Thanks for the link, Sparklybutold. I was also curious about the claim that neopronouns have been in popular use for centuries. "Neopronoun" refers to (at least) two distinctly different things. I've mainly heard it used for self-assigned individual personal pronouns (e.g., I ask you to refer to me, specifically, as "per" or "fae" or "frog"). But apparently it can also refer to a new or repurposed word meant to be used universally instead of the standard third person singular personal pronouns (he, she, it, and arguably they). The article only deals with the second case.
If your colleague is asking that EVERYONE be referred to as per, then I agree there's precedent. But if your colleague is requesting to be referred to as per as a personal, individual exception while continuing to use and accept he, she, and they as the default for others who haven't also requested an exception, I don't see an historical precedent.
The example the author gives of "thon" as a contraction of "that one" is still a universal pronoun. It does refer to a specific person in the context of the conversation, just as he or she would, but the word "thon" is not specific to that person. Someone who says "I met thon in the park" where "thon" stands in for "my neighbour John Smith" would likely also use "thon" to refer to John's brother Sam Smith if Sam were the person being discussed instead of John. It's not specific to John, nor requested by John as a personal exception.

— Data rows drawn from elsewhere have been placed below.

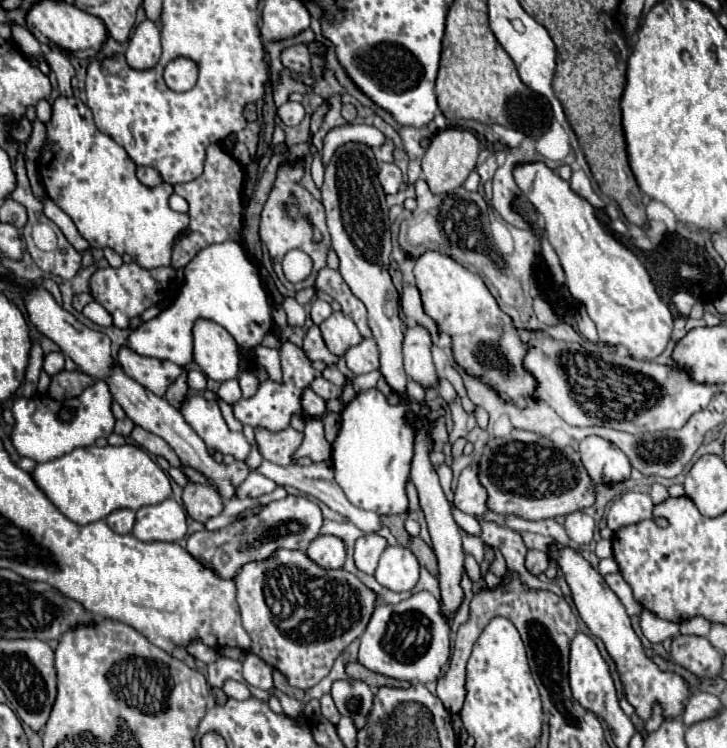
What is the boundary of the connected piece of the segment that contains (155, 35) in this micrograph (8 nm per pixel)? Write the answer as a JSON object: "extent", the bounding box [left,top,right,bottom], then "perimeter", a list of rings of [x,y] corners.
{"extent":[125,19,161,71],"perimeter":[[[145,19],[141,25],[137,25],[135,33],[129,39],[129,47],[125,53],[127,65],[145,71],[153,69],[161,57],[161,43],[159,43],[159,25]]]}

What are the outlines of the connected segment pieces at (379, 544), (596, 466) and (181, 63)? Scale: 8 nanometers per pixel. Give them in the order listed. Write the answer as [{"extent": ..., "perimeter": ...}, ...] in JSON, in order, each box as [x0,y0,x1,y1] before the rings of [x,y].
[{"extent":[355,533,387,575],"perimeter":[[[369,533],[357,539],[355,543],[355,565],[363,571],[373,575],[377,569],[377,561],[381,557],[381,551],[387,547],[387,539],[379,533]]]},{"extent":[579,437,631,483],"perimeter":[[[587,437],[579,443],[579,453],[585,469],[595,483],[617,483],[631,475],[627,455],[603,437]]]},{"extent":[165,57,197,91],"perimeter":[[[189,57],[173,59],[165,69],[165,83],[173,91],[189,91],[195,85],[197,63]]]}]

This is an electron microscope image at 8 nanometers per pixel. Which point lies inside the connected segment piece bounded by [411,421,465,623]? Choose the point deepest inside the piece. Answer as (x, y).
(444, 532)

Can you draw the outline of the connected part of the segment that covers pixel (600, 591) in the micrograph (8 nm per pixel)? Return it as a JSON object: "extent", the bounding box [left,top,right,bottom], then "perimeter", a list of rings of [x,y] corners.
{"extent":[547,545,689,719],"perimeter":[[[549,545],[547,555],[561,569],[561,573],[563,573],[563,577],[565,577],[569,589],[571,589],[571,597],[575,601],[579,617],[585,621],[589,631],[605,643],[609,655],[617,663],[627,699],[635,707],[637,715],[641,719],[649,719],[651,717],[651,705],[655,701],[661,703],[665,719],[673,719],[675,715],[681,715],[683,701],[689,697],[689,689],[687,689],[685,681],[677,673],[659,671],[657,665],[643,653],[641,641],[631,627],[631,619],[627,617],[625,607],[621,605],[617,595],[609,589],[609,585],[599,575],[599,571],[595,571],[591,567],[591,563],[577,549],[573,549],[569,545],[563,545],[561,549],[557,545]]]}

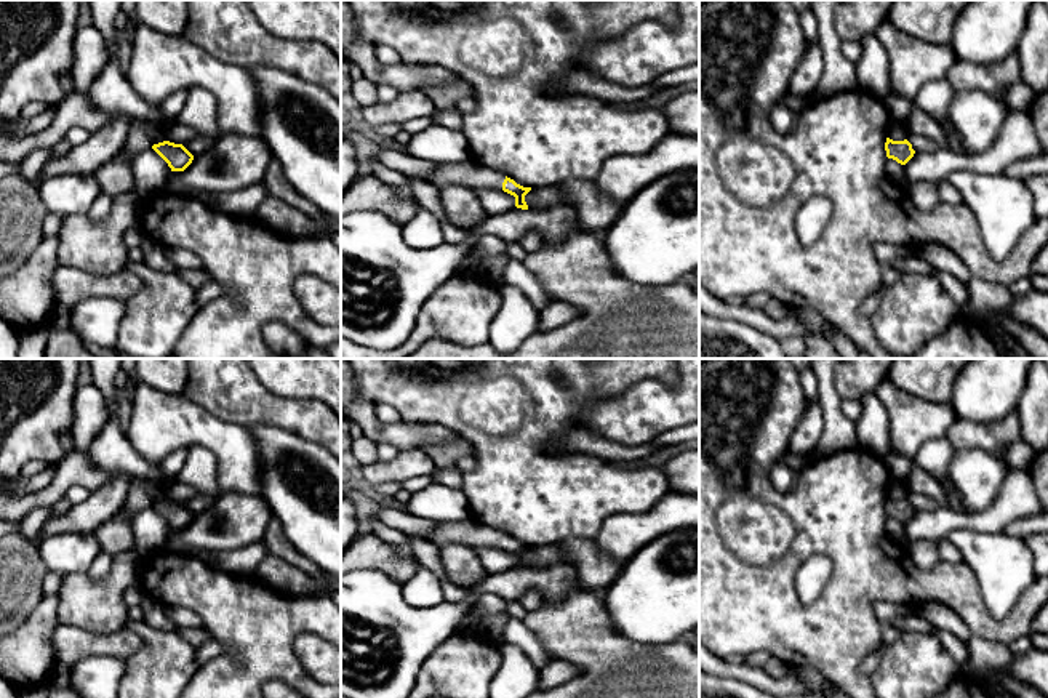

The other examples in the article are personal pronouns set up for everyone or for a particular group of people, not by request for a specific individual. They're either attempts to create a universal sex-neutral third person pronoun ("it" has negative connotations as it is often assumed to be reserved for inanimate objects, thus seen as dehumanising) or to refer to an alien race, e.g. in science fiction, who do not have sex characteristics as we know them. But these terms would be used for everyone who fit that description, without the individual having to ask.
Many languages use non-sex-specific personal pronouns by default. For example, in Hungarian the same word is used for he, she, and it. Person/per/pers/perself was used by Marge Piercy in Woman on the Edge of Time (1976) as the "standard" personal pronoun for all people, replacing both he and she in a fictional future society where men and women were equal. Everyone was referred to this way, including people from outside of that society (e.g. Connie, a time traveller from the 1970s). To leave the linguistic sex binary intact but have an individual person request to be described by a separate non-sex-specific term would have defeated the egalitarian/nonsexist purpose - it draws attention to and reinforces the binary, rather than erasing it.